Inflammatory bowel disease (IBD) comprises the group of conditions identified by a tendency for chronic or recurring immune activation and inflammation within the gastrointestinal tract. The two major entities within the spectrum of IBD are Crohn’s disease and ulcerative colitis, two distinct syndromes with divergent treatment and prognosis.

Crohn’s disease derives its name from a publication by Crohn et al in 1932 that first called attention to the terminal ileitis as a distinct and chronic entity, however the characteristic description of intestinal inflammation dates back as far as Morgagni in 1871.

Crohn’s disease is a condition of chronic inflammation involving the gastrointestinal tract from mouth to anus, with a propensity for the terminal small bowel and proximal large bowel (ileocecal disease).  Inflammation is classically discontinuous but may involve all levels of thickness (mucosa to serosa). The cardinal symptoms are diarrhea, abdominal pain, and weight loss. Extraintestinal manifestations can include joint involvement (pauciarticular arthropathy), ophthalmological involvement (episcleritis, uveitis), dermatological findings (erythema nodosum), oral findings (aphthous ulcers), but are not exclusive to these. The etiology is not completely understood and therapy is not curative, rather targeted at controlling the disease.

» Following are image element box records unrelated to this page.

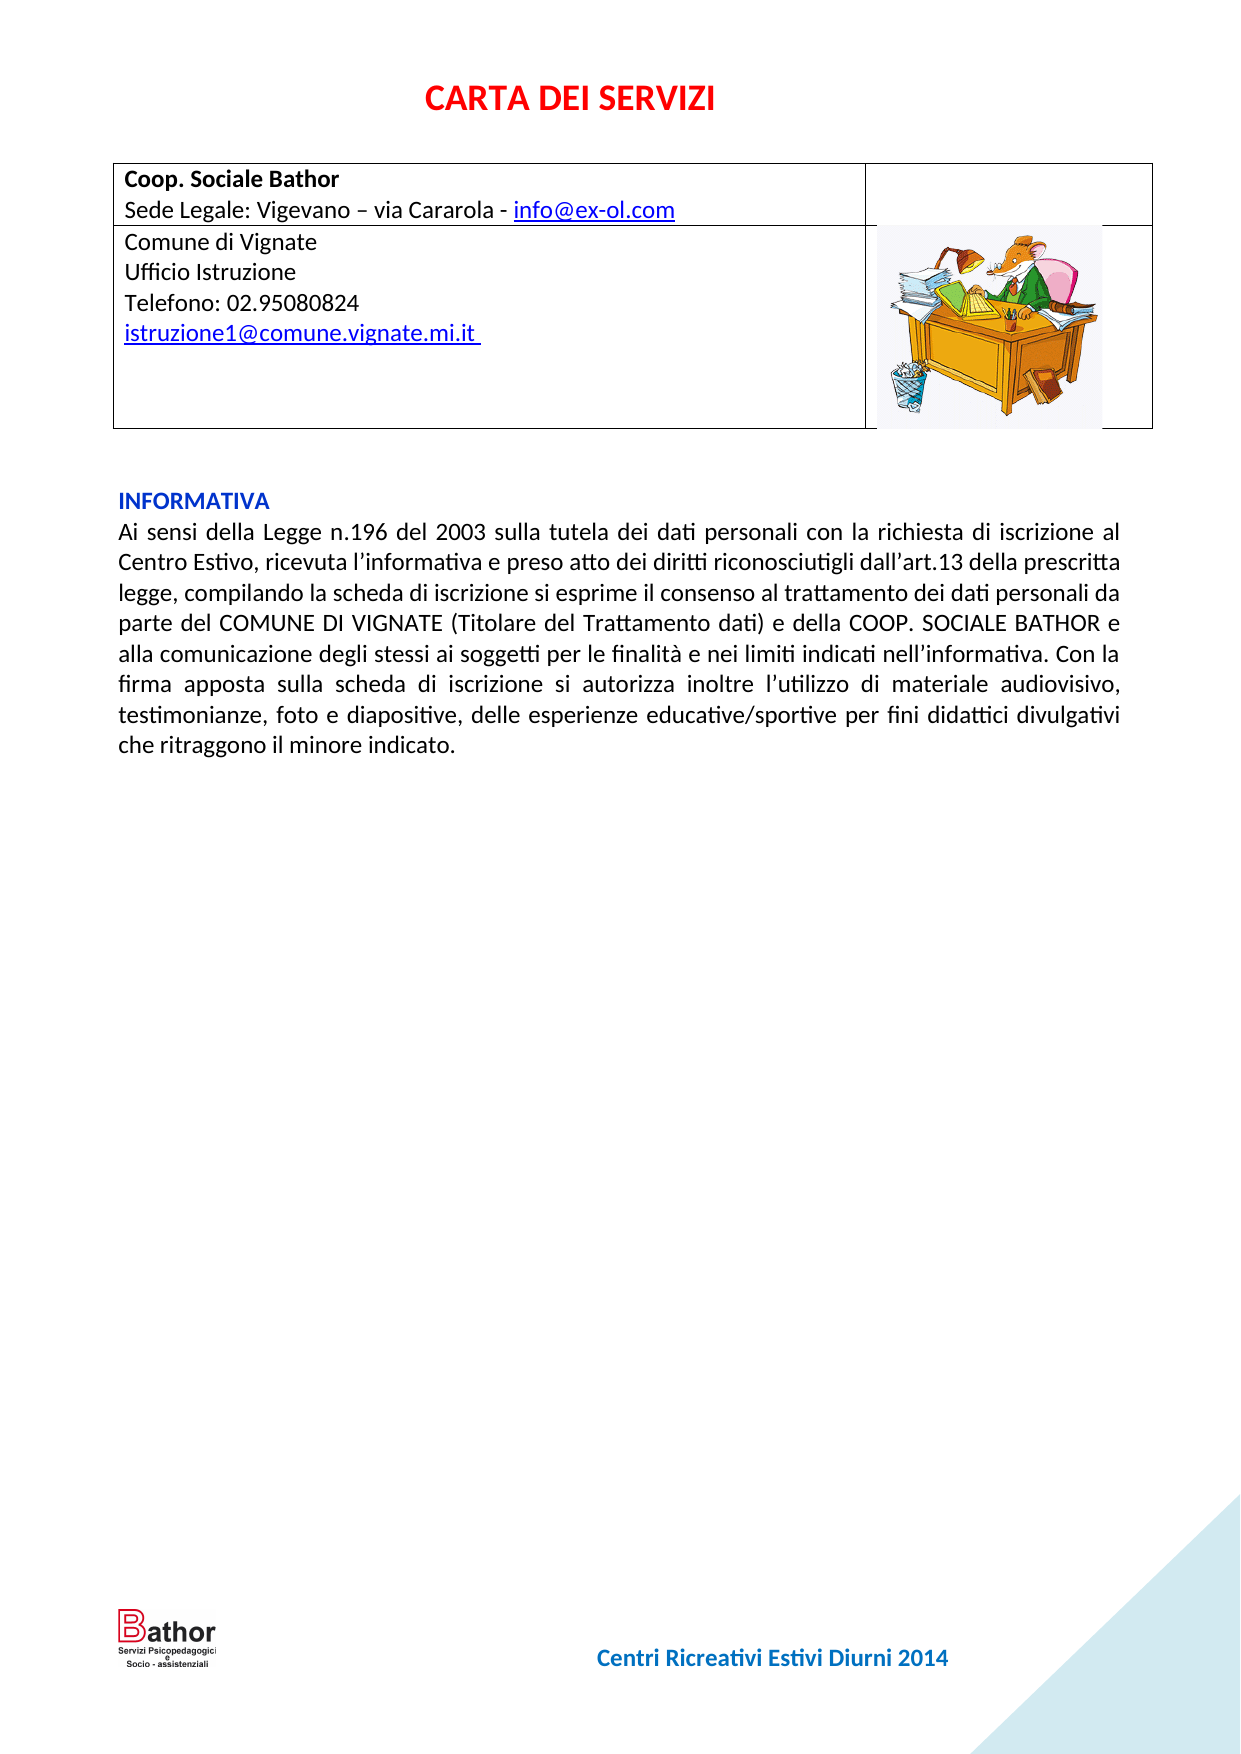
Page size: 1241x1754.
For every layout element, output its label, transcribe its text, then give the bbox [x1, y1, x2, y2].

text Ai sensi della Legge n.196 del 2003 sulla tutela dei dati personali con la richiesta di iscrizione al Centro Estivo, ricevuta l’informativa e preso atto dei diritti riconosciutigli dall’art.13 della prescritta legge, compilando la scheda di iscrizione si esprime il consenso al trattamento dei dati personali da parte del COMUNE DI VIGNATE (Titolare del Trattamento dati) e della COOP. SOCIALE BATHOR e alla comunicazione degli stessi ai soggetti per le finalità e nei limiti indicati nell’informativa. Con la firma apposta sulla scheda di iscrizione si autorizza inoltre l’utilizzo di materiale audiovisivo, testimonianze, foto e diapositive, delle esperienze educative/sportive per fini didattici divulgativi che ritraggono il minore indicato. [118, 516, 1122, 760]
table_cell [866, 226, 877, 428]
table_cell Comune di Vignate Ufficio Istruzione Telefono: 02.95080824 istruzione1@comune.vignate.mi.it [114, 226, 865, 428]
picture [877, 225, 1103, 429]
table_cell [866, 164, 1152, 224]
table_cell [1103, 226, 1152, 428]
text INFORMATIVA [118, 485, 1122, 516]
picture [118, 1609, 216, 1667]
table_cell Coop. Sociale Bathor Sede Legale: Vigevano – via Cararola - info@ex-ol.com [114, 164, 865, 224]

Ulcerative colitis was first described by Dr Samuel Wilks, in 1859.  Dr. Wilks lectured on a “simple idiopathic colitis” and later described a patient with the disease.  The first complete description was given by Sir Arthur Hurst in 1909 who described endoscopic findings and gave a clear differentiation form bacillary dysentery.

Ulcerative colitis is an inflammatory disorder that affects the rectum and extends proximally to involve the colon to a variable extent.  Ulcerative colitis has been considered an autoimmune disease with an increased association to other autoimmune disorders (thyroid disease, diabetes, pernicious anemia). The cardinal symptoms of ulcerative colitis include diarrhea, rectal bleeding, passage of mucus, and abdominal pain.  Symptoms may be present for weeks to months, and this slow insidious onset is characteristic of the disease. Extraintestinal manifestations can include joint involvement (acute arthropathy), ophthalmological involvement (uveitis), dermatological findings (erythema nodosum), liver disease (primary sclerosing cholangitis), oral findings (aphthous ulcers) and thromboembolism (increased factor V Leiden mutation).